医学部再受験生に寛容であると言われている大学では、医学部再受験生の合格者数がより多くなっていますから、弘前大学に拘る理由がないのであれば、他の年齢に寛容な医学部を受験することをおすすめします。
もちろん、弘前大学医学部再受験生の合格者が0人というわけではないですから、出身の立地や将来的に行いたい研究があるということであれば、挑戦して見る勝ちはあるでしょう。
なお、医学部再受験生の合格者の中で性差はあまりありませんから、男女で合格のしやすさが変わってきたりということはないかと推測されます。
弘前大学入学試験を医学部再受験で合格するための勉強対策方法ポイント

※最新の受験情報については、変更の可能性があるので必ずご自身で受験要綱をお読みくださるようお願いします。
弘前大学医学部医学科入試に合格したい医学部再受験生は、下記のポイントに注意しましょう。
- ポイント1:共通テストで9割以上が安定して取れるようにする
- ポイント2:英語を高水準のレベルに持ってくる
ポイント1:共通テストで9割以上が安定して取れるようにする
後述しますが、弘前大学医学部の配点は共通テストが1500点中1000点、すなわち全体の2/3を占めています。

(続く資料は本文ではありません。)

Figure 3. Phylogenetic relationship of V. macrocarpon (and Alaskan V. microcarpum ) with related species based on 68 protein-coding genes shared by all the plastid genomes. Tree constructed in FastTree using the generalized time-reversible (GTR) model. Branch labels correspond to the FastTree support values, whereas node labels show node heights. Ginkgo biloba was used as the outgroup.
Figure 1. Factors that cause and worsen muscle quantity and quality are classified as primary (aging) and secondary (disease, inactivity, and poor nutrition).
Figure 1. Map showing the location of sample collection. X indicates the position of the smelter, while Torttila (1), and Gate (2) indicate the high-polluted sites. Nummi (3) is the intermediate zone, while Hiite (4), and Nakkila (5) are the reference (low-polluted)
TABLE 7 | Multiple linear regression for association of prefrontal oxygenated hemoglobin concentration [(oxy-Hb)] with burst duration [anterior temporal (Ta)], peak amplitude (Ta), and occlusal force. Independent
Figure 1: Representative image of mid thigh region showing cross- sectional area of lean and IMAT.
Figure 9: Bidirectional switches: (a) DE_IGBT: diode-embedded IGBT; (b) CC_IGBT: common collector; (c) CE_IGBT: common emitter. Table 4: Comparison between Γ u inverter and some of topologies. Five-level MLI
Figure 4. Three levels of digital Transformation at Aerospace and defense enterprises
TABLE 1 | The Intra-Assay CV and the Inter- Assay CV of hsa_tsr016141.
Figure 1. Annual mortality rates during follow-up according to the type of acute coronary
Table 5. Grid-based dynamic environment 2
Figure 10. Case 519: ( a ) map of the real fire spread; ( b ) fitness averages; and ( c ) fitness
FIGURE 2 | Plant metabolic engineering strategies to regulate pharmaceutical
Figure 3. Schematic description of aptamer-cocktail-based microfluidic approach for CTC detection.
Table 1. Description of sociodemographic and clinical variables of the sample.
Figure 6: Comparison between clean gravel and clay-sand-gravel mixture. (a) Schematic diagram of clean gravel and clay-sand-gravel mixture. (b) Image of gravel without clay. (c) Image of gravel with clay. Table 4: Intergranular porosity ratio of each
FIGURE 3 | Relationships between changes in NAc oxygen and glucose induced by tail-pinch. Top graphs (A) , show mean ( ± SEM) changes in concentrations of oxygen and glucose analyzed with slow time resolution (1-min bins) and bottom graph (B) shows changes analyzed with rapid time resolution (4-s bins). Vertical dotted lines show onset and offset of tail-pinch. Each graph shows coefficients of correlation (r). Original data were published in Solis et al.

従って、この共通テストで高得点を取っておけばかなりなアドバンテージになりますが、逆に共通テストで芳しくない結果を残してしまうと、逆転が非常に難しくなってしまうのが現状です。
弘前大学前期一般入試の共通テストで特に配点が高いのは、理科の300点となっているので、特に物理化学で点数を安定させる方法を簡単に紹介します。
まず、化学ですが共通テストで出題される化学の問題の中には想像以上にニッチなものもあります。
こういったものを取りこぼさないために、演習としてできるだけ多くの問題を解くということを意識しましょう。
出題されうる全範囲を完璧にカバーすることは難しいですが、教科書レベルから始めて、標準レベル、難関大学レベルと段階を上げていけば本番でほとんど全ての問題に対応できるはずです。
一方物理ですが、共通テストの物理で怖いのは時間が不足することです。
問題のレベルはそこまで高くないですが、この時間制限を突破しないと高得点は安定しません。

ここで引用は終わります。